Des sublimes voitures toutes noires
C’est en 1973 que Shadow, fort de quelques millions de dollars investis par UOP, se lance en F1. Dès le premier Grand Prix de la saison, tenu en Afrique du Sud, Follmer récole le point de la sixième place. La Shadow DN1 à moteur V8 Ford Cosworth, avait été conçue par Tony Southgate et Dave Wass. Cette DN1 n’est pas hyper rapide, casse souvent, mais permet de décrocher deux podiums.
La saison 1974 débute avec les Shadow DN1 et DN3 pilotées par Peter Revson et le Français Jean-Pierre Jarier (photo ci-dessus). Cependant, une tragédie survient quand Revson se tue au volant de la DN3 lors d’essais libres en Afrique du Sud à la suite d’un bris de suspension. Le pauvre Revson est remplacé par Tom Pryce et Jarier apporte un peu de réconfort à Nichols en grimpant sur le podium à Monaco.
L’année suivante, la Shadow DN5 donne des ailes à Jarier qui signe deux pole positions consécutives en début de saison, mais qui doit abandonner les deux fois. La seule victoire d’une Shadow en F1 survient lors du Grand Prix d’Autriche humide de 1977 quand l’Australien Alan Jones profite des conditions de piste changeantes pour mener une charge spectaculaire et remporter la victoire à bord de sa DN8-Ford. C’est à ce moment que UOP décide de stopper son implication.
L’écurie va survivre difficilement aux trois années suivantes. Un riche homme d’affaires italien, Franco Ambrosio, fait son entrée dans l’écurie, de même qu’un cigarettier, Villager.
Le malheur frappe une autre fois quand Tom Pryce se tue au Grand Prix d’Afrique du Sud à Kyalami quand sa Shadow percute de plein fouet un commissaire qui a traversé la piste juste devant lui. L’extincteur que tient le commissaire percute de plein fouet le casque du pilote qui est tué sur le coup, ainsi que le pauvre bénévole.

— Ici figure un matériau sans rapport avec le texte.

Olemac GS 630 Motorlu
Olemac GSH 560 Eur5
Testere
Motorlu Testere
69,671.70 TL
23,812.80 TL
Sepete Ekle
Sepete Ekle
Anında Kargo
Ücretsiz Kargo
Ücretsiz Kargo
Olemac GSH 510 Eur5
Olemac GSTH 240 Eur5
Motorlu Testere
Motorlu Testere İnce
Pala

En 1978, Hans Joachim Stück et Clay Regazzoni ne font pas de miracles à bord des DN9. Cette même année, Shadow quitte la série Can-Am. Un an plus tard, c’est la descente aux enfers en F1 avec deux pilotes peu expérimentés : Jan Lammers et Elio de Angelis. Et début 1980, c’est la fin de Shadow dont les actifs sont vendus à Teddy Yip.
Don Nichols quitte alors complètement le monde de la F1 et du sport automobile. On l’a revu à quelques occasions sur les circuits lors de courses de voitures d'époque, surtout quand des amateurs roulent à bord d’anciennes Shadow. Malgré son manque de résultats, surtout en F1, la marque a connu une très grande popularité.